One of the well known examples in history is the discontinuation of giving “those whose hearts are to be won over” from zakat funds [Quran 9:60] when Islam stood on solid grounds, according to the opinion of Caliph Umar ibn al-Khattab (3).

A contemporary Azharite jurist, Muhammad Mustafa Shalabi, has quoted in his doctorate dissertation many precedents from the Muslim history after the death of the Prophet, stressing that the Prophet’s companions tried to recognize the “reasons” for the rules of Shari’a, and to deduce there reasons if they are not explicitly mentioned in the texts, and they relied in such deduced reasons on what should be the benefit or the purpose of the legal rule which is the achievement of good or the avoidance of harm.

As a result of their process, they may change a legal rule if what has been meant by it has changed.

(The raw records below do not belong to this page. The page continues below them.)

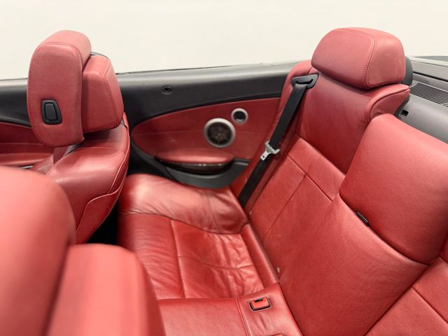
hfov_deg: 71.6
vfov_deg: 56.8
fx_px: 311
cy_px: 168
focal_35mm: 24
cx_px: 224
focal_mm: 6.76
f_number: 1.78
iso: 200
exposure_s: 1/120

The author believes that the Prophet’s Companions “perceived Shari’a in its entirety, observing its general principles and comprehensive rules in the same time, while the others may look at particular texts split from the others, as if each one has brought out a permanent law which cannot be changed” (4).

Abu Hania (d. 150 H./767), and Muhammad ibn al-Hasan (d. 189 H./804), a pillar of the Hanafi school, used to walk around the markets to recognize how the dealings were conducted (5).

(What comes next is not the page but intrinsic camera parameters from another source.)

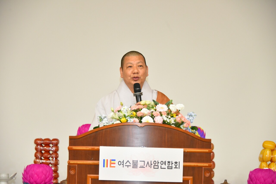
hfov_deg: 16.8
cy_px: 92
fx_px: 935
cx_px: 138
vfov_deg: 11.2
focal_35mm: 122
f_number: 5.6
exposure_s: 1/160
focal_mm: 122
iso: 5000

The prominent jurist ‘Izza al-Din ibn ‘Abd al-Salam states: “Any action that fails to achieve the purpose for which the action is meant becomes null” (6).

In the field of human practices in worldly matters (mu’amalat) the Quran has consciously indicated the general principles such as fairness and mutual consent, and the Prophet’s traditions in this field are also limited when they are compared with what come out in the fields of faith, worship and moral values. Thus, the human intellect through the practice of ijtihad is allowed an enormous room to respond to the human ever-changing needs and interests according to the general principles of Shari’a. Emerging transactions out to be thoroughly studied, not hastily considered forbidden on the grounds that they are chancy, speculative or ambiguous (7).

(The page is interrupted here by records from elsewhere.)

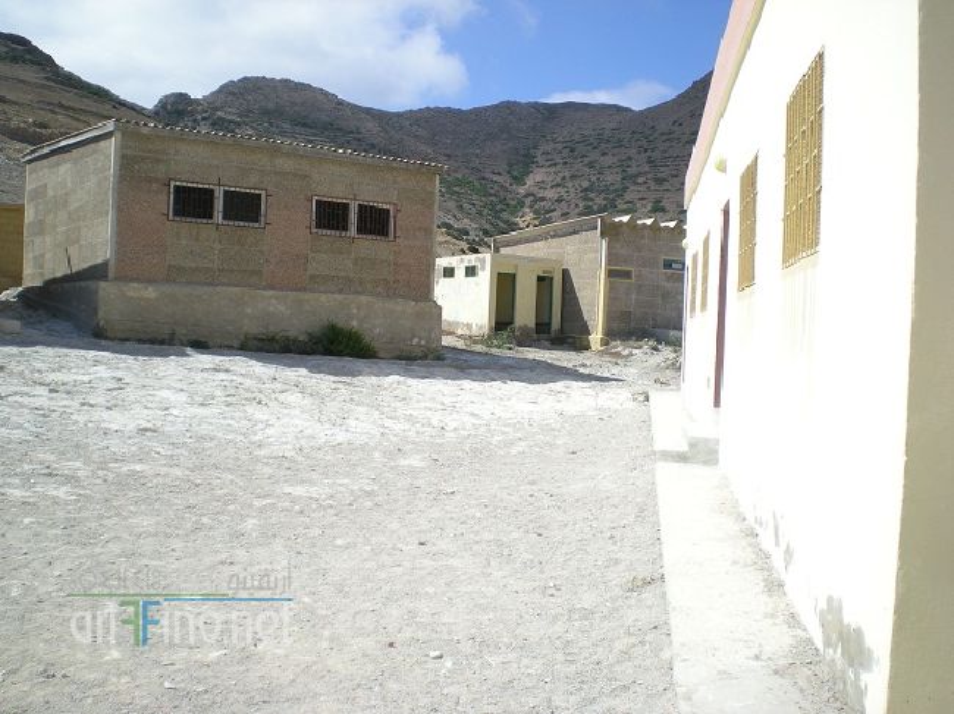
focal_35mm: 38
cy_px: 357
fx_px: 1047
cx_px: 477
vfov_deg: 37.7
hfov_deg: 49.0
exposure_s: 1/451
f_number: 4.6
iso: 50
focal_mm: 6.3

Further, a particular view of a Prophet’s Companion or a particular decision of one of the early Four Caliphs which responded to a certain interest in the given circumstances of time and place; should not be considered permanent general law for the entire Muslim umma until the Day of Resurrection – as Ibn al-Qayyim stressed. Such particular views or decisions were based on the Quran and Sunna in one way or another, but could they be considered permanent and universal laws which should never be changed by time, or mere particular responses to certain needs which observe the people’s interest in given time and place and have to be restricted to them” (8). The eminent Maliki jurists al-Qarafi (d. 684 H./1285), brilliantly categorized the Prophet’s traditions in worldly affairs to what were brought out by him as a leader and head of the Muslim state (“imam”), in which ijtihad might preponderate and what were brought out by him as a judge or as a deliverer of legal opinion based on God’s law Shari’a (“mufti”). The due Muslim consideration of each category is not the same (9).